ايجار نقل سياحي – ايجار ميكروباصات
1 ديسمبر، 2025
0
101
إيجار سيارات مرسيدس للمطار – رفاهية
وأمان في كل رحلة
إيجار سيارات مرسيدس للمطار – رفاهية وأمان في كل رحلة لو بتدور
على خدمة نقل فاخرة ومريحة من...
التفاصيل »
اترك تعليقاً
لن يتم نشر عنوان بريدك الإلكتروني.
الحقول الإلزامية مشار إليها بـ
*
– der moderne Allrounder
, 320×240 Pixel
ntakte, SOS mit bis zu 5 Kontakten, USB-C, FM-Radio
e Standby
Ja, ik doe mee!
...
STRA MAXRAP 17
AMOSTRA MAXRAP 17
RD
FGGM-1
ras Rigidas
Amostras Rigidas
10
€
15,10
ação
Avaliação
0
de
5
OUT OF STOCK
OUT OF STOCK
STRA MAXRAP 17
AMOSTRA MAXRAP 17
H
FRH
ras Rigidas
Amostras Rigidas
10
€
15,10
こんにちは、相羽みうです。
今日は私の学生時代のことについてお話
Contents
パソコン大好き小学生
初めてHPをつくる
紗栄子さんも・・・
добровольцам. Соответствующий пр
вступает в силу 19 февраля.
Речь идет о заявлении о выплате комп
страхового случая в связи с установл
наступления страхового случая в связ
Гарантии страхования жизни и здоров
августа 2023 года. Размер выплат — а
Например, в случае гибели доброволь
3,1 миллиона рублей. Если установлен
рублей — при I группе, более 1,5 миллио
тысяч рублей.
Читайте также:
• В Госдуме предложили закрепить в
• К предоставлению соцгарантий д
* * *
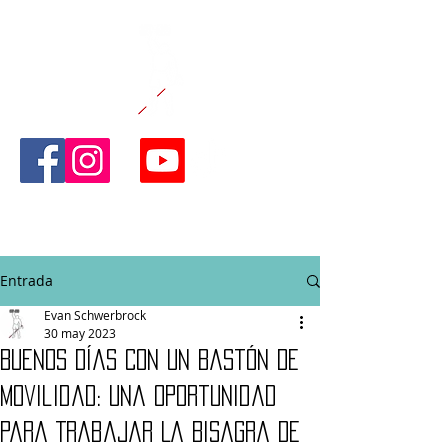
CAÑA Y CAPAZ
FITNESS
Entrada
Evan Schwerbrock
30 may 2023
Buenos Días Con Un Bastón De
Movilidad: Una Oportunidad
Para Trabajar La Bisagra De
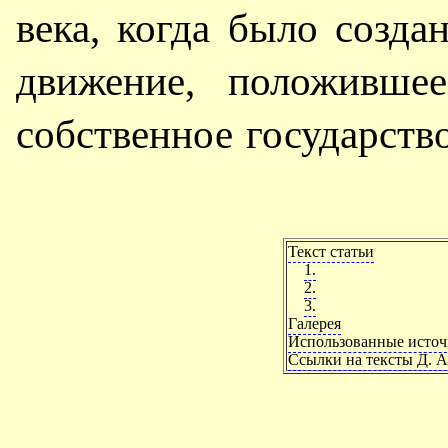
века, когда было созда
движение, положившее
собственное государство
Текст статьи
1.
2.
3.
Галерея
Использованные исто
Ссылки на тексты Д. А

[What you are asked to do] Could you reproduce the entries from the line containing "CAÑA Y CAPAZ" through the line containing "Ссылки на тексты Д. А", both included, leaving the pictures out?

[Response box]
CAÑA Y CAPAZ
FITNESS
Entrada
Evan Schwerbrock
30 may 2023
Buenos Días Con Un Bastón De
Movilidad: Una Oportunidad
Para Trabajar La Bisagra De
века, когда было созда
движение, положившее
собственное государство
Текст статьи
1.
2.
3.
Галерея
Использованные исто
Ссылки на тексты Д. А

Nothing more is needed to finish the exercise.